→ **EXERCISE PROMPT**
Having read the data, transcribe all of it without deviation.

-------- DATA

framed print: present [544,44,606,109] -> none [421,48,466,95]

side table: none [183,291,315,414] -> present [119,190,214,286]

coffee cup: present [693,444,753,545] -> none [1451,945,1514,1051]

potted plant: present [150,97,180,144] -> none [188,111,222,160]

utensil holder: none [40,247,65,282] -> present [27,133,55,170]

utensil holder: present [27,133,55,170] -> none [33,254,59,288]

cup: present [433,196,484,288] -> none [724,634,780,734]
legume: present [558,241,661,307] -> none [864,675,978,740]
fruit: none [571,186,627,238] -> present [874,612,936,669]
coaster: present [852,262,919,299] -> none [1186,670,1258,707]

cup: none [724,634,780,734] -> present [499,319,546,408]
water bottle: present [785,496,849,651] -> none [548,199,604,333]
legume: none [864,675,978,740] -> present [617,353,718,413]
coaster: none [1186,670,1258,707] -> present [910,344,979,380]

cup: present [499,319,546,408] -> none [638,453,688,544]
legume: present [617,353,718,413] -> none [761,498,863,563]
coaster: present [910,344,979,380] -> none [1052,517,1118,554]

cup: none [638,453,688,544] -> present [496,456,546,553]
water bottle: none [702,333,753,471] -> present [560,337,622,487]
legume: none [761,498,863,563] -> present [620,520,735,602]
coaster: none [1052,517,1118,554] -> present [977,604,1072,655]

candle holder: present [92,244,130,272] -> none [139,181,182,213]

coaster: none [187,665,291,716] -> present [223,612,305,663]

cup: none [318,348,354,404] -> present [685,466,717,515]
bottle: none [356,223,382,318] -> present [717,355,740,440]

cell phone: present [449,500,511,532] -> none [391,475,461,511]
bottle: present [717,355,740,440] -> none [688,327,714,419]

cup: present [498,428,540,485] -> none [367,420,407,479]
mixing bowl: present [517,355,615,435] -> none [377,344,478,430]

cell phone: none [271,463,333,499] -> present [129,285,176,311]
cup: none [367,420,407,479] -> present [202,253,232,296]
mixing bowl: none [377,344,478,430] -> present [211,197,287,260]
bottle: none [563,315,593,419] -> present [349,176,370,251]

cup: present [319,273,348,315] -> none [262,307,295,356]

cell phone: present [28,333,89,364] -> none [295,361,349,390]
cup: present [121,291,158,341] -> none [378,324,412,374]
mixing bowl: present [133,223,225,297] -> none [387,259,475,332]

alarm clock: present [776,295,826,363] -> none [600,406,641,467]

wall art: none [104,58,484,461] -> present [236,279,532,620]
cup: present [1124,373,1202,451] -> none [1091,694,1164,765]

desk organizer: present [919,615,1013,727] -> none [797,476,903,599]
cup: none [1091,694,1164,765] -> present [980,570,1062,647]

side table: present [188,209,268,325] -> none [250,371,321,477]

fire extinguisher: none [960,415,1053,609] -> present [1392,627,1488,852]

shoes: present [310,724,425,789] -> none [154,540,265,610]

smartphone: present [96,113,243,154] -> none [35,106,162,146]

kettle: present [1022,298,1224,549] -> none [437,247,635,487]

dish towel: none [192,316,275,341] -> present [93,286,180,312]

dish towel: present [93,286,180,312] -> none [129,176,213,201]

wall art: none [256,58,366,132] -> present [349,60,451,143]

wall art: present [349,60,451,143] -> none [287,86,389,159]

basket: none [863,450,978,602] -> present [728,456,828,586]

----------------

→ **RESULT**
framed print: present [544,44,606,109] -> none [421,48,466,95]

side table: none [183,291,315,414] -> present [119,190,214,286]

coffee cup: present [693,444,753,545] -> none [1451,945,1514,1051]

potted plant: present [150,97,180,144] -> none [188,111,222,160]

utensil holder: none [40,247,65,282] -> present [27,133,55,170]

utensil holder: present [27,133,55,170] -> none [33,254,59,288]

cup: present [433,196,484,288] -> none [724,634,780,734]
legume: present [558,241,661,307] -> none [864,675,978,740]
fruit: none [571,186,627,238] -> present [874,612,936,669]
coaster: present [852,262,919,299] -> none [1186,670,1258,707]

cup: none [724,634,780,734] -> present [499,319,546,408]
water bottle: present [785,496,849,651] -> none [548,199,604,333]
legume: none [864,675,978,740] -> present [617,353,718,413]
coaster: none [1186,670,1258,707] -> present [910,344,979,380]

cup: present [499,319,546,408] -> none [638,453,688,544]
legume: present [617,353,718,413] -> none [761,498,863,563]
coaster: present [910,344,979,380] -> none [1052,517,1118,554]

cup: none [638,453,688,544] -> present [496,456,546,553]
water bottle: none [702,333,753,471] -> present [560,337,622,487]
legume: none [761,498,863,563] -> present [620,520,735,602]
coaster: none [1052,517,1118,554] -> present [977,604,1072,655]

candle holder: present [92,244,130,272] -> none [139,181,182,213]

coaster: none [187,665,291,716] -> present [223,612,305,663]

cup: none [318,348,354,404] -> present [685,466,717,515]
bottle: none [356,223,382,318] -> present [717,355,740,440]

cell phone: present [449,500,511,532] -> none [391,475,461,511]
bottle: present [717,355,740,440] -> none [688,327,714,419]

cup: present [498,428,540,485] -> none [367,420,407,479]
mixing bowl: present [517,355,615,435] -> none [377,344,478,430]

cell phone: none [271,463,333,499] -> present [129,285,176,311]
cup: none [367,420,407,479] -> present [202,253,232,296]
mixing bowl: none [377,344,478,430] -> present [211,197,287,260]
bottle: none [563,315,593,419] -> present [349,176,370,251]

cup: present [319,273,348,315] -> none [262,307,295,356]

cell phone: present [28,333,89,364] -> none [295,361,349,390]
cup: present [121,291,158,341] -> none [378,324,412,374]
mixing bowl: present [133,223,225,297] -> none [387,259,475,332]

alarm clock: present [776,295,826,363] -> none [600,406,641,467]

wall art: none [104,58,484,461] -> present [236,279,532,620]
cup: present [1124,373,1202,451] -> none [1091,694,1164,765]

desk organizer: present [919,615,1013,727] -> none [797,476,903,599]
cup: none [1091,694,1164,765] -> present [980,570,1062,647]

side table: present [188,209,268,325] -> none [250,371,321,477]

fire extinguisher: none [960,415,1053,609] -> present [1392,627,1488,852]

shoes: present [310,724,425,789] -> none [154,540,265,610]

smartphone: present [96,113,243,154] -> none [35,106,162,146]

kettle: present [1022,298,1224,549] -> none [437,247,635,487]

dish towel: none [192,316,275,341] -> present [93,286,180,312]

dish towel: present [93,286,180,312] -> none [129,176,213,201]

wall art: none [256,58,366,132] -> present [349,60,451,143]

wall art: present [349,60,451,143] -> none [287,86,389,159]

basket: none [863,450,978,602] -> present [728,456,828,586]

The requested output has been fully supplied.